The five have filed appeals against their conviction. Khokar, Bhagmal, and Lal, who were sentenced to life imprisonment, are currently in jail while the HC has asked Yadav and Krishan to surrender by December 31 and not to leave Delhi.

The HC enhanced the punishment of Yadav and Krishan to 10 years in jail and slapped a fine of Rs 1 lakh on each convict.

Sajjan Kumar and the others were charged with the killing of five Sikhs — Kehar Singh, Gurpreet Singh, Raghuvender Singh, Narender Pal Singh, and Kuldeep Singh, who were members from the same family — by a mob in Delhi Cantonment’s Raj Nagar area on October 31, 1984.

The HC said the accused had been brought to justice primarily on account of the courage and perseverance of three witnesses: Jagdish Kaur, whose husband, son and three cousins were the five who were killed; Jagsher Singh, another cousin of Jagdish Kaur, and Nirpreet Kaur, who saw the Gurudwara being burnt down and her father being burnt to death.

The court appreciated the CBI saying it was able to win the confidence of the witnesses who spoke up and remained glued to the truth at the trial.

In the riots, thousands of Sikhs were killed as a clash broke out after the assassination of Prime Minister Indira Gandhi by her Sikh bodyguards on October 31, 1984.

About the anti-Sikh riots

About 2,800 Sikhs were killed across India, including 2,100 in Delhi, during the clash that broke out after then prime minister Indira Gandhi was assassinated by her Sikh bodyguards on October 31, 1984.

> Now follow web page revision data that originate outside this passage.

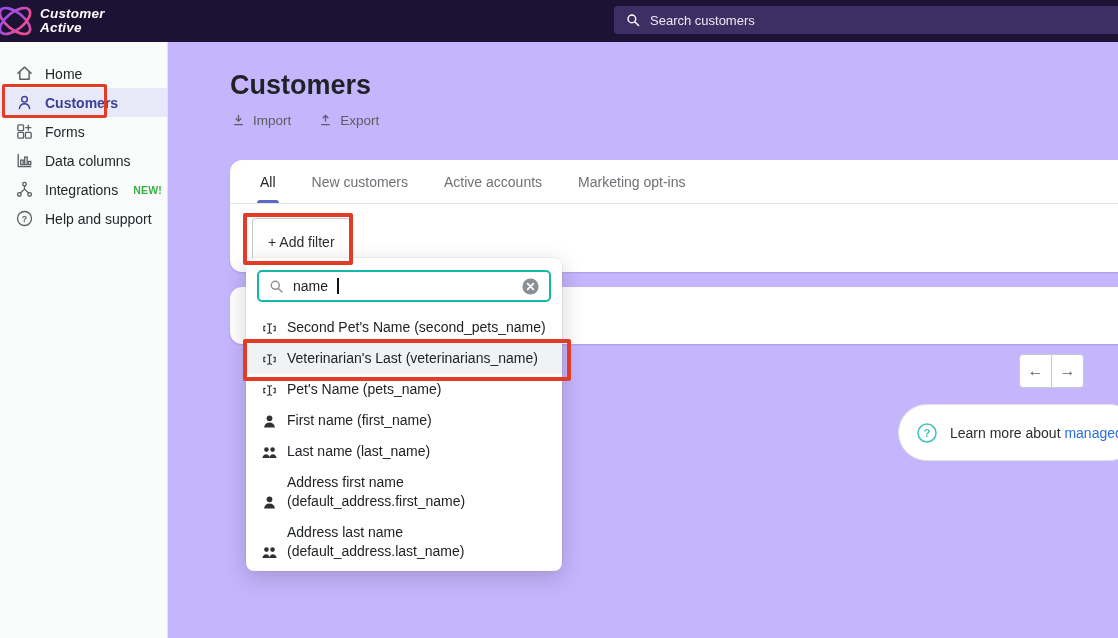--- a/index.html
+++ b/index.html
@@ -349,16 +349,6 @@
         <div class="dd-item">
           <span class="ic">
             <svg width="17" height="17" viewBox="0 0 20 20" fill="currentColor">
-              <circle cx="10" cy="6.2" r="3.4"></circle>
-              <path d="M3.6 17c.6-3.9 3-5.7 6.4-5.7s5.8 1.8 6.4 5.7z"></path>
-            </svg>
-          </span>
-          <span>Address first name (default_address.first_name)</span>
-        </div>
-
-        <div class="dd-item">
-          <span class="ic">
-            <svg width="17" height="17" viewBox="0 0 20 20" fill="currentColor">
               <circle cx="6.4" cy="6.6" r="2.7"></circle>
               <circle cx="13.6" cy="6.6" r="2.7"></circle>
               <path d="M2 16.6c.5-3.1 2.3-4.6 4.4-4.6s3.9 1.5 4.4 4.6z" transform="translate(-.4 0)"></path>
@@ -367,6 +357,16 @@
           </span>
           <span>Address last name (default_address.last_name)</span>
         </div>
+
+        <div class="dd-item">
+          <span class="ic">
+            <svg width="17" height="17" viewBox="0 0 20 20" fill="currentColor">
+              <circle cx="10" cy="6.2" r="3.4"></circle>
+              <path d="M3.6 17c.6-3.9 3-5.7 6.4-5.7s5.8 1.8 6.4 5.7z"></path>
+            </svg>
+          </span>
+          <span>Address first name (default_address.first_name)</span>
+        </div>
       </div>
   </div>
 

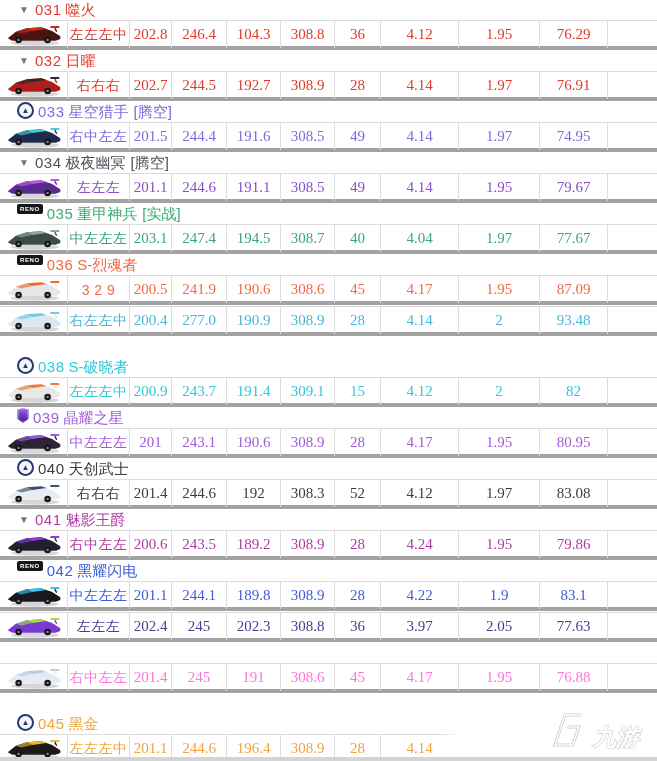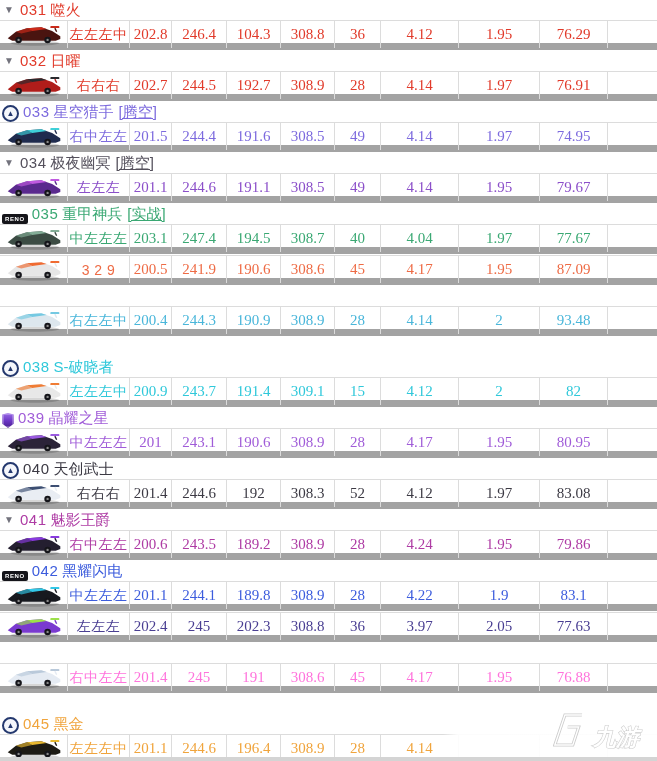--- a/index.html
+++ b/index.html
@@ -10,8 +10,8 @@
   .entry{height:51px;}
   
   .hrow{
-    height:20px;display:flex;align-items:flex-end;gap:4px;
-    padding-left:2px;font-size:15px;color:var(--hc);
+    height:20px;display:flex;align-items:flex-start;gap:4px;
+    padding-left:17px;font-size:15px;color:var(--hc);
     line-height:20px;white-space:nowrap;cursor:pointer;
   }
   .hno{letter-spacing:0.5px;}

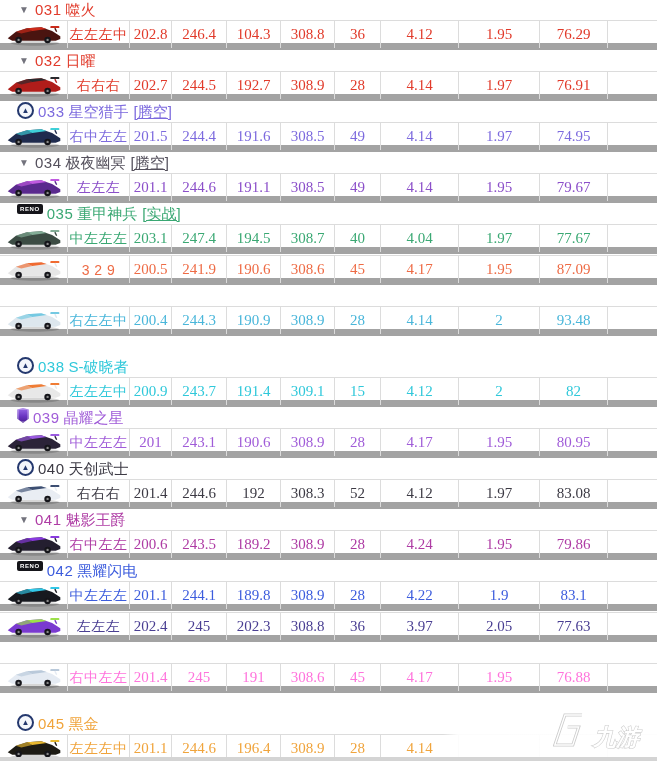--- a/index.html
+++ b/index.html
@@ -42,7 +42,7 @@
     height:30px;box-sizing:border-box;
     display:grid;
     grid-template-columns:68px 62px 42px 55px 54px 54px 46px 78px 81px 68px 49px;
-    border-top:1px solid #dcdcdc;border-bottom:7px solid #a3a3a3;
+    border-top:1px solid #dcdcdc;border-bottom:4px solid #a3a3a3;
     color:var(--dc);
   }
   .cell{

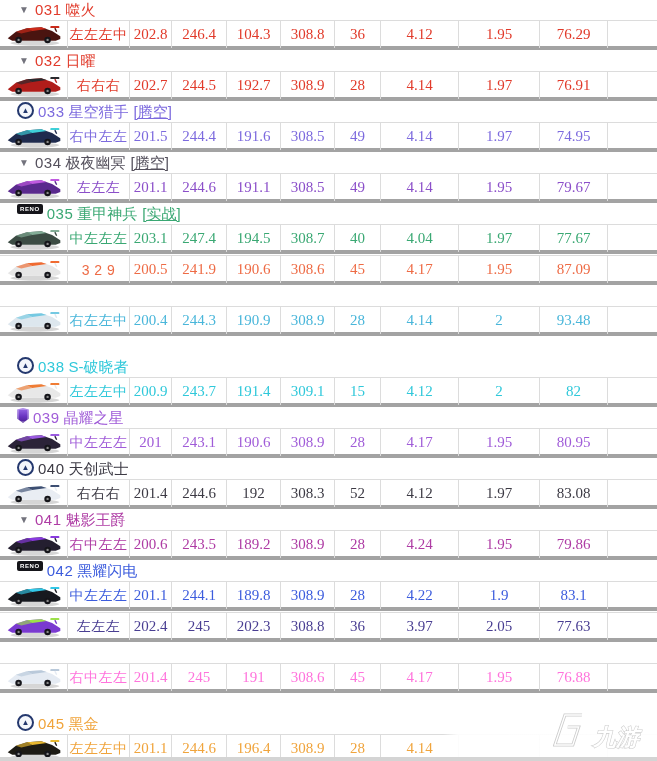--- a/index.html
+++ b/index.html
@@ -15,7 +15,7 @@
     line-height:20px;white-space:nowrap;cursor:pointer;
   }
   .hno{letter-spacing:0.5px;}
-  .htag{margin-left:1px;text-decoration:underline;}
+  .htag{margin-left:1px;}
   
   .badge{flex:0 0 auto;display:inline-flex;align-items:center;justify-content:center;}
   .badge-arrow{width:14px;color:#73737d;font-size:10px;}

Of the 650 cases registered in connection with anti-Sikh riots in Delhi, 267 were closed as untraced by the Delhi Police. Of these 267 cases, five were later taken up by the CBI. The SIT also scrutinised the records of 18 cancelled cases.

The SIT found 60 cases appropriate for further investigation. It filed “untraced report” in 52 cases in the last one-and-a-half years.